Kalau saat ini masih banyak film di sekeliling kita yang tidak berfungsi sosial seperti yang diharapkan, barangkali karena belum melihat wawasan ini sebagai salah satu kemungkinan yang efektif sebagai media komunikasi baru.
FUNGSI BUDAYA FILM. Di antara banyak orang film, perkataan ‘Budaya’ saat ini disinonimkan dengan kesenian, sehingga akibatnya para pemodal film takut. Karena, menjajakan kesenian hanya memerlukan orang-orang yang mencintai kesenian. Ini jelas sudah salah tanggap.

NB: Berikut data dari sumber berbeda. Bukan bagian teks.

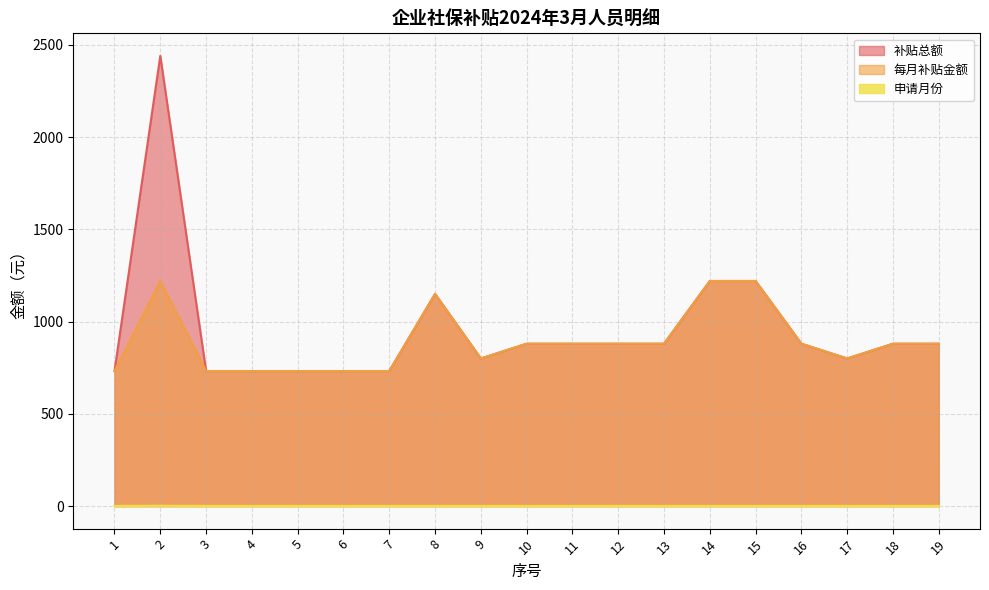

Reading right to left, transcribe all the data shown in this chart.

补贴总额: 19=880	18=880	17=800	16=880	15=1220	14=1220	13=880	12=880	11=880	10=880	9=800	8=1150	7=732	6=732	5=732	4=732	3=732	2=2440	1=732
每月补贴金额: 19=880	18=880	17=800	16=880	15=1220	14=1220	13=880	12=880	11=880	10=880	9=800	8=1150	7=732	6=732	5=732	4=732	3=732	2=1220	1=732
申请月份: 19=1	18=1	17=1	16=1	15=1	14=1	13=1	12=1	11=1	10=1	9=1	8=1	7=1	6=1	5=1	4=1	3=1	2=2	1=1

Di Indonesia, kami kenal sebuah kata yang patut dipatuhi dalam membuat film, yaitu Kultural-Edukatif yang fungsinya kurang lebih bersamaan. Ini pun menimbulkan salah tanggap. Padahal yang diharapkan dari perkataan budaya ini sangat sederhana. Yaitu, karena kita mempunyai budaya, yang membedakan kita dengan budaya suatu bangsa lain, yang mempunyai kebudayaannya sendiri.

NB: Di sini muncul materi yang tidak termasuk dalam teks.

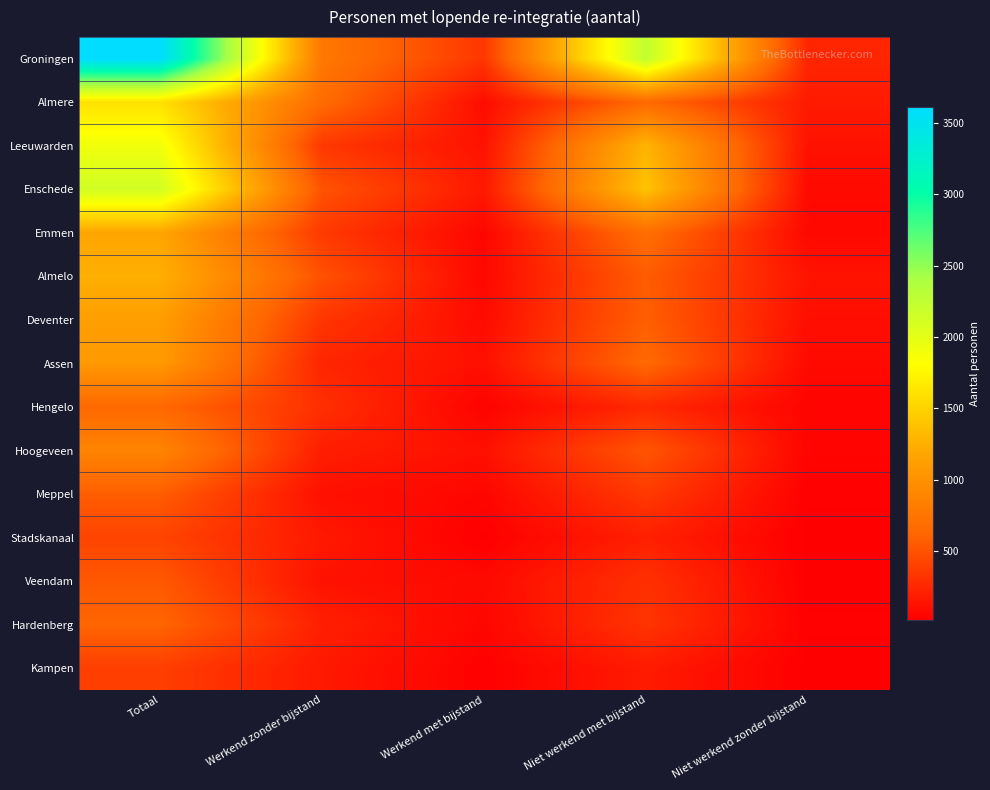

What is the total value across all series at Werkend zonder bijstand?

5050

Apa arti sebuah ‘jalan pikiran’, yang khas, khusus milik kita yang bahkan mungkin tidak dimiliki oleh asal negeri di mana pengetahuan film itu datang. Budaya yang bahkan menjadi ciri kepribadian bangsa dari mana film itu dibuat, kebanggaan tersendiri andaikata memang bangga sebagai anak negerinya.
Makin majemuknya kebudayaan suatu bangsa adalah merupakan kekayaan yang berlimpah-limpah bagi khasanah filmnya. Sebagai kenyataan, semua ini belum digarap. Kita mendengar berbagai macam kekhawatiran itu akan ada, jika diberi pendekatan barunya di dalam pendekatan nilai fungsi sosial yang dicanangkan di atas. Sehingga muncul sebuah daya tarik baru yang akurat dan relevan bagi zaman saat ini.

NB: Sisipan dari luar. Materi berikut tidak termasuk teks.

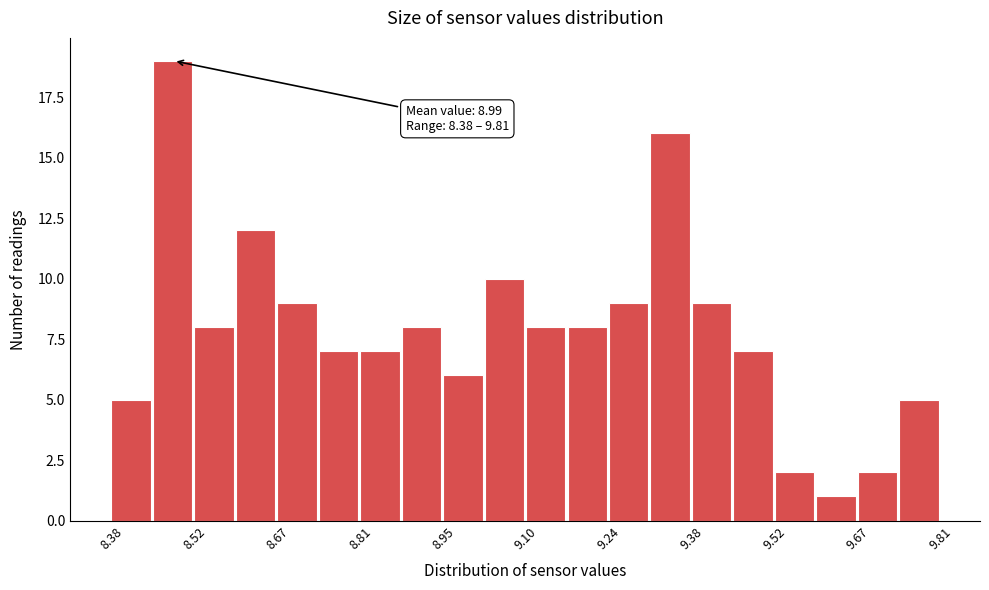

Read against the x-axis, roughly where is the centre of the tallest bar?

8.48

FUNGSI EKONOMI FILM. Hanya sebuah film yang memikat sebagai tontonan orang, sehingga karena pemodalan kembali dan mendapatkan untung. Memikat sebagai tontonan, sebuah kalimat besar yang telah banyak dijalankan orang dengan berbagai cara. Mulai dari judul, tema cerita, penggarapan, eksploitasi macam-macam, reklame, dan iklan-iklan besar. Pendek kata segala jurusan telah dijajaki dengan tanpa mendapat jawaban yang pasti perihal laku dan tidaknya sebuah film.
Seperti halnya komoditi lain, juga film memiliki komoditinya sendiri. Tapi kalau sutradara bertanya, bagaimana cara membuat film yang laku, jawabnya adalah; seberapa jauh sutradara itu mengenal masyarakatnya? Seberapa besar persepsi sutradara itu dalam menghidupi dirinya sebagai anak negeri yang berkewajiban mencintainya.
Di atas kedua gabungan itu dia akan tahu apa yang terbaik yang bisa dia berikan kepada masyarakat dan negerinya yang sudah dia kenal betul. Bakat, ilmu, dan wawasan yang telah dimiliki akan tetap menopangnya di dalam menjalankan intelektualitasnya sebagai seorang pembuat film di negeri ini. Pada umumnya film yang dibuat lewat kesadaran semacam ini terasa dekat dengan negeri dan masyarakat di mana seorang pembuat film berfungsi menjadi teman seperjalanan mereka. Fungsi ekonomi akan mengikutinya dari belakang.